After a divorce, parties are often happy to go their separate ways. However, parents who share custody may not go very far: Continuing to raise a child together means that exes will be in each other’s lives for the foreseeable future. Any interactions have the potential to be contentious though.

For instance, custody exchanges could prove to be combative and stressful. If you are struggling with high-conflict custody exchanges, there are some ways you can make them a little easier.

Keep it short and safe

There is no need to draw out exchanges. Not only can it be difficult for the parents, but it can also be painful for a child. Give your child time to say goodbye, but try to keep it brief.

You could also refrain from directly interacting with each other during exchanges if the situation allows. Such options could include staying in your car instead of going up to the other parent’s door, or scheduling exchanges to coincide with school drop-offs or pickups.

Focus on your child’s experience

As upsetting as custody exchanges can be for parents, they are especially distressing for a child who is still adjusting to dividing time with parents in the first place. Remember this and focus on your child’s safety and well-being during the custody exchange. Do your best to be respectful.

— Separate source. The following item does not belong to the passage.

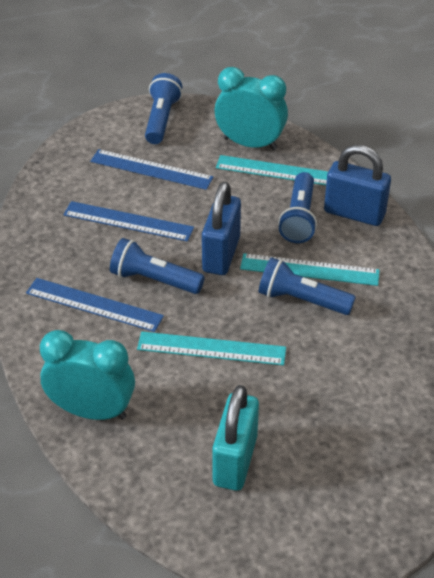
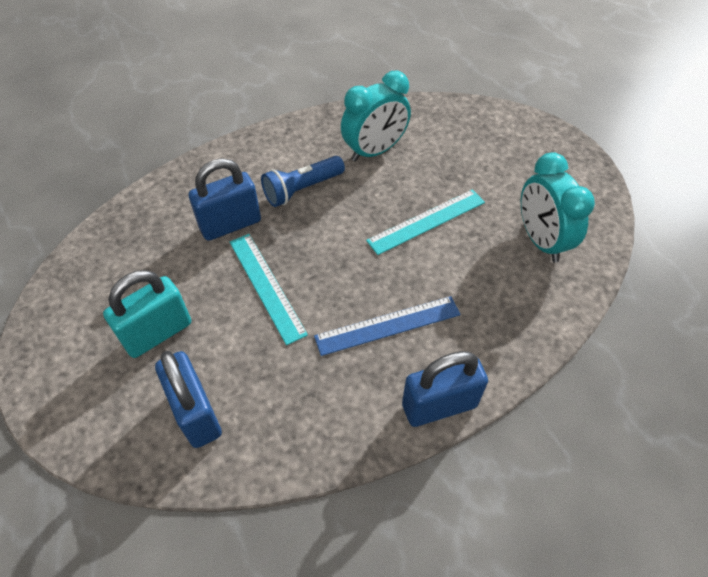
blue flashlight: 4 -> 1
blue padlock: 2 -> 3
blue ruler: 3 -> 1
turquoise ruler: 3 -> 2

Further, showing respect for the other parent and “being the bigger person” can send a positive message to your child in terms of how to act in times of conflict.

Avoid triggers

If you wind up fighting every time you talk about parenting matters, do not discuss them at exchanges. Save these conversations for a time and place where your child is not around and consider putting such discussions in writing.

And if there are people or places that are painful or uncomfortable for one of you, steer clear of them during exchanges. For instance, don’t bring a new partner along just to hurt your ex. And if he or she still lives in the house you once shared, you can decide not to go inside.

While you cannot control the other parent’s actions, you can manage your role in difficult custody situations. Taking these steps can make sharing custody a little easier on you and your child.